Following the Invitational, I had believed that Pro Tour – Chicago would be my final Pro Tour. I needed to make top 128 there or I wouldn’t be qualified for Venice. I didn’t attend any PTQs or Grand Prixs for Venice, so doing better than average in Chicago was my only shot. It always seemed that I was able to do the bare minimum that was required to stay qualified for the PT, so I wanted to put it to the test. Showing up at Pro Tour – Chicago, I believed I would either have to make the second day or I wouldn’t qualify for the next one.

The first draft went very well, I drafted a red/white deck with Jon Finkel on the opposite end of the table. Seriously, the draft table was straight out of 1998. There was Jon Finkel and myself, David Williams, and Andrew Nishioka. The other four players weren’t slouches, either. Besides losing to Jon Finkel in the 3rd round, I managed to win the rest, going 3-1 in that pod. I think this may be the first time I’ve ever lost to Jon in a sanctioned match, but I doubt that alone means that I’m over the hill.

In the second draft, I needed to win one of my first two matches so that I could draw into the second day. I ended up with a decent Black/Green deck, but luck was not on my side. A series of mono-color land draws left me 0-2. My hopes were dashed. I was 3-3, certainly out of the top 128, I thought. As it turns out, the other player who was 0-2 in that pod dropped out, so I received a bye to end up 4-3. The bye, combined with my early 2-0, then 3-1 start left me with excellent tiebreakers, but it was still looking unlikely that I would place in the top 128. When the last match of the 7th round was in, they did the final standings for day 1 and there I was: 125th place.

I’m still not sure whether to be happy or sad. I had gotten the extra Pro Tour point that I needed to qualify for Pro Tour – Venice, but I had once again failed to do well at the Pro Tour.

So here I am, qualified for Pro Tour – Venice with few of my good friends qualified. Jon Finkel won’t practice – of that I’m sure – and my success playtesting with Scott McCord and Mike Pustilnik at Neutral Ground is abysmal.

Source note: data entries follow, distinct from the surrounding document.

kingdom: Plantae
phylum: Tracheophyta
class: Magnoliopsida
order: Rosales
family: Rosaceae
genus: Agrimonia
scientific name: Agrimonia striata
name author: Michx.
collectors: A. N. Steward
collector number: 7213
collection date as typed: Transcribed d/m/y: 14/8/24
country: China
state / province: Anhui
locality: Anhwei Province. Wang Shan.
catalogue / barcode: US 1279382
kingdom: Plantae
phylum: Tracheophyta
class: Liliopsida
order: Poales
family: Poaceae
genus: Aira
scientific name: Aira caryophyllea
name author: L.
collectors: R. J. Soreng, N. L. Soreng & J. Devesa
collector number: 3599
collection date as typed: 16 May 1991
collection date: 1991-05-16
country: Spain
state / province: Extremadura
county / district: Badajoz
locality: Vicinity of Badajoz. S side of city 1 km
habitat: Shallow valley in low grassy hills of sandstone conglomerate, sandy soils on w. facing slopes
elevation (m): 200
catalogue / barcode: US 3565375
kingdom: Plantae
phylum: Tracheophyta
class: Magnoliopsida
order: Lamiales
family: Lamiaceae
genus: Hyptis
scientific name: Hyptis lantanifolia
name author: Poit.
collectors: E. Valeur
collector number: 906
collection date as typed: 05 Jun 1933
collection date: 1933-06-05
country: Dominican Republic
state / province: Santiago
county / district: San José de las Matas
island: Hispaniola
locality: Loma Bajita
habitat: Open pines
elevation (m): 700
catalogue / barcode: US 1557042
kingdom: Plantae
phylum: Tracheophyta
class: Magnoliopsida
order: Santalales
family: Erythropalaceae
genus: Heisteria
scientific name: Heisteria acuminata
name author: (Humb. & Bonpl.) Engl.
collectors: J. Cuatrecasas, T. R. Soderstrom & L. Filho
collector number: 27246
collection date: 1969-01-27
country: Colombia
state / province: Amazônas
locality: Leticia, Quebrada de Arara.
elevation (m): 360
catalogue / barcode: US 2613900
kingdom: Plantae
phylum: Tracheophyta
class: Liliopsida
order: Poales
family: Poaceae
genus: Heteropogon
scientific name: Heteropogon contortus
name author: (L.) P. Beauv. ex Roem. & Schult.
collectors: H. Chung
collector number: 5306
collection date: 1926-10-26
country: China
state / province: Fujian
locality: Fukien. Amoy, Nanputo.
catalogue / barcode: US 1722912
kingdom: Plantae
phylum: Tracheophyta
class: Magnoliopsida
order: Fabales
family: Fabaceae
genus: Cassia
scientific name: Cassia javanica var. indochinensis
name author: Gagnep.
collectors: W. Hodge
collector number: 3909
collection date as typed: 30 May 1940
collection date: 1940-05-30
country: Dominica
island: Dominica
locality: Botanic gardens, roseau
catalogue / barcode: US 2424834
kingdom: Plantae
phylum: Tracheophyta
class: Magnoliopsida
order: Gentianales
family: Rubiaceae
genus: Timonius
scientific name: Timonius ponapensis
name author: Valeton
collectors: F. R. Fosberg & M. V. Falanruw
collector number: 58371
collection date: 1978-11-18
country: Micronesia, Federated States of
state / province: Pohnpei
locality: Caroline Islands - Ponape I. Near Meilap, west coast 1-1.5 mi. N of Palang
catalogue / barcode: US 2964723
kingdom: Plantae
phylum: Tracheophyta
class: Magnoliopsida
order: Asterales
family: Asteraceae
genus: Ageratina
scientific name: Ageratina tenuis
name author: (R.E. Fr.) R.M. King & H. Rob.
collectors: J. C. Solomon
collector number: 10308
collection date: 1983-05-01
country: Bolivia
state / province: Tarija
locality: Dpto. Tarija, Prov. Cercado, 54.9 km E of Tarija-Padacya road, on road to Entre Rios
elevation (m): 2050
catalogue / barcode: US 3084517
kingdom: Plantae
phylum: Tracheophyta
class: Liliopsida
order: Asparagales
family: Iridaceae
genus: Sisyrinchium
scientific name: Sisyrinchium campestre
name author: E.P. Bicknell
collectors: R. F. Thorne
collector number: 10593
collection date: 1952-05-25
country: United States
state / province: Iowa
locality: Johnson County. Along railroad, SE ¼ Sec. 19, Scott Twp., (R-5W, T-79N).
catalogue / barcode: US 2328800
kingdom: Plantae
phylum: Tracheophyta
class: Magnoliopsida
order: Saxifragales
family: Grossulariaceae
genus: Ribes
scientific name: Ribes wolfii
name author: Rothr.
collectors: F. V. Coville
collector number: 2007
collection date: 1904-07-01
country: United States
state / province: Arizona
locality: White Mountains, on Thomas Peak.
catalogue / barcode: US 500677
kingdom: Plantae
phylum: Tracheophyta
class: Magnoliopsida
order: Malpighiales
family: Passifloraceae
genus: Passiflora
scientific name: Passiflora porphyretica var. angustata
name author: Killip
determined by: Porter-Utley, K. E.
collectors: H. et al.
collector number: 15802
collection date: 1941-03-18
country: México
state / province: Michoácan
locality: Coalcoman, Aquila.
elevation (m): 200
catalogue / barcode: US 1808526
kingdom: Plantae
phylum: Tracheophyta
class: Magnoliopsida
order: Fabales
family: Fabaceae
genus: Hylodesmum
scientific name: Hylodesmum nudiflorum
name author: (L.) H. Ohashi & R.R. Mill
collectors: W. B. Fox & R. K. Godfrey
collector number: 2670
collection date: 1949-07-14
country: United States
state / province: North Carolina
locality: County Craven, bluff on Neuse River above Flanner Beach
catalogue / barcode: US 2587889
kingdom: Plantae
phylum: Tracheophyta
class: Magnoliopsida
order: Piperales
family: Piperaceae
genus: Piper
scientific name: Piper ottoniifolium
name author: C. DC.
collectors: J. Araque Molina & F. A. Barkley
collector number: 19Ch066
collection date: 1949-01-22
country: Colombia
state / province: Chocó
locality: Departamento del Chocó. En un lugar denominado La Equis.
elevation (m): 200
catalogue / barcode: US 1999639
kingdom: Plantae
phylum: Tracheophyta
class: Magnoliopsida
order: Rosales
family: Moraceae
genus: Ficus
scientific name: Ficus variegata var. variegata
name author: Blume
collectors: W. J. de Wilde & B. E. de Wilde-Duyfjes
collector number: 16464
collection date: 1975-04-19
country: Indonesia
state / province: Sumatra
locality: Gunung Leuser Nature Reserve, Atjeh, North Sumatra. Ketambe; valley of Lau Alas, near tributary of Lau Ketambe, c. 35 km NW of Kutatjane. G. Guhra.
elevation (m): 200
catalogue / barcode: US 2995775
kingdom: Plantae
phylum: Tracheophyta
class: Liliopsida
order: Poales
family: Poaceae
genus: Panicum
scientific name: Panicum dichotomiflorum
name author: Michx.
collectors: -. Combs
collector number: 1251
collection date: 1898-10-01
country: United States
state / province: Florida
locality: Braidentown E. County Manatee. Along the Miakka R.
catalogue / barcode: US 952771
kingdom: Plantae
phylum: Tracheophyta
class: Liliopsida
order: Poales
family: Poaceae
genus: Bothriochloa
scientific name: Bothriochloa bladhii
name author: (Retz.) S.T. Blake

At this point, I’m hoping to find a beatdown deck that will work, so at least I’ll have a bit of fun in Venice and I won’t have to play Astral Slide-on-Astral Slide mirror matches all day. I know its not the best attitude to have, but that’s really the only thing that’ll get me on a plane to Italy, besides my desire to experience the city of Venice for the first time.

To all those who thought I was down for the count, it hasn’t happened quite yet. I’m going to need one hell of a performance in Venice to qualify for PT-Yokohama, but anything’s possible, right?

Thanks again to everyone who has offered their encouragement and support. Playing on Magic: Online just might inspire me to do well again; so many people have seen me there and told me that they wish me luck and that they want to see me stay on the Pro Tour that it brings a smile to my face, which is quite an accomplishment if you know me very well at all.